The study is a cross-sectional analysis of 335 workers in three plants in the manufacturing hub of Qing Yuan, a city in Guangdong, China. The study group comprised 216 workers in two plants that use methyltins as the heat stabilizer for PVC production in the manufacture of plastic window blinds. A control group of 119 workers was recruited from a factory that did not employ TMT in its manufacturing process.

Researchers employed a variety of research instruments, including air sampling, interviews, questionnaires, clinical examination that included ultrasonography, and blood and urine samples collected at the end of work shifts from both study and control groups.

They found that, relative to subjects in the control group:

  • The prevalence of kidney stones determined by abdominal ultrasonography was 18.06 percent in the TMT exposure group and only 5.88 percent in the control workers (p<0.01).
  • Increased TMT levels in personal air samples, blood and urine had statistically significant positive associations for the risk of kidney stones.
  • The length of employment at the window blind plants also was strongly positively associated with the development of kidney stones in the TMT exposure group.
  • TMT-exposed workers were more likely to have specific clinical symptoms of, or abnormal laboratory tests for, hypertension, gallstones, kidney stones, abnormal ECG, low hemoglobin count, elevated aspartate aminotransferase activity and occult blood in the urine.
  • Even workers with a relatively low level of occupational TMT exposure were more likely to have kidney stones than those in the control group.

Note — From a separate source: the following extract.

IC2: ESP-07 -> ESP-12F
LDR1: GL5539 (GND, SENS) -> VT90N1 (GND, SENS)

In addition to Ren, who is affiliated with the Guangdong Medical Laboratory Animal Center in Guangdong, China, UB authors are Amber M. Dubois of the Department of Pharmacology and Toxicology; Zhihong Gong and Yichen Ge of the Department of Social and Preventive Medicine (Ge also is affiliated with the Guangdong Poison Control Center); and James R. Olson of the departments of Pharmacology and Toxicology and Social and Preventive Medicine.

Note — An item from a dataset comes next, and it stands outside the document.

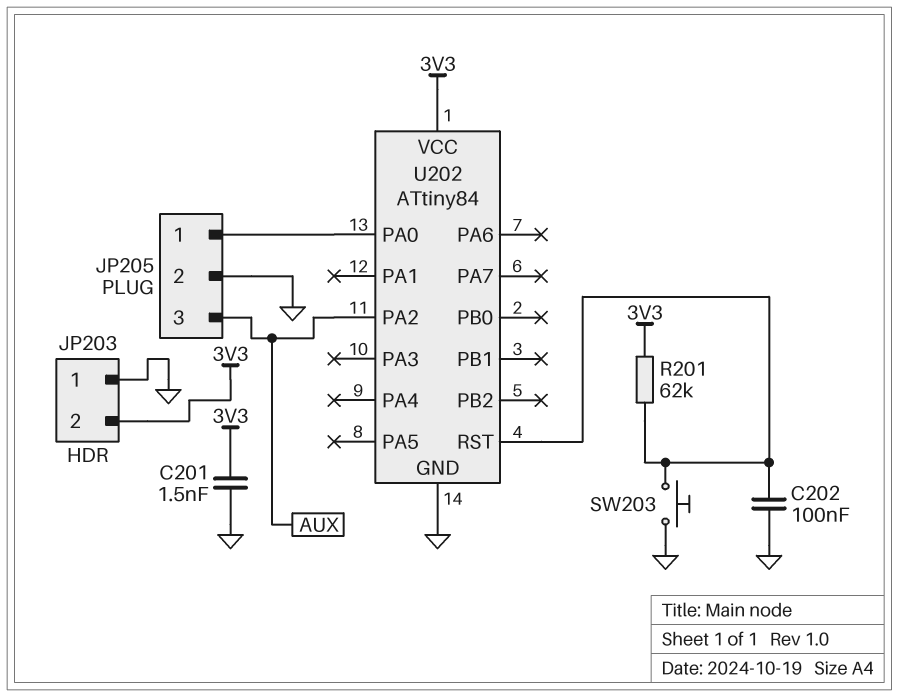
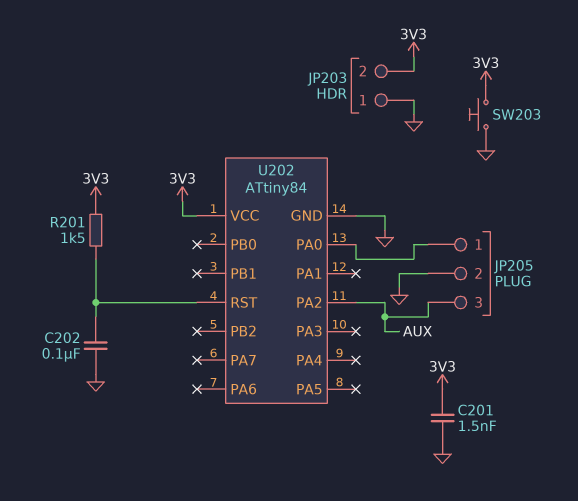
R201: 62k (3V3, U202/RST) -> 1.5k (3V3, U202/RST)
SW203: button (GND, U202/RST) -> button (3V3, GND)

Chinese authors are Xiaojiang Tang of the Guangdong Medical Laboratory Animal Center and the Guangdong Poison Control Center; Nanchun Li of the Quingyuan Center for Disease Control and Prevention, Quingyan, Guangdong; Lisha Kang of the Guangdong Medical Laboratory Animal Center; Banghua Wu, Guanchao Lai, Aichu Yang, Xiaoling Ruan, Hongbin Gao and Guanghua Zhu of the Guangdong Poison Control Center; and Jinxin Zhang and Zhongning Lin of the School of Public Health, Sun Yat-Sen University, Guangshou, Guangdong.

Many researchers, including Chinese authors of this paper, are investigating the TMT pollution of China’s aquatic system.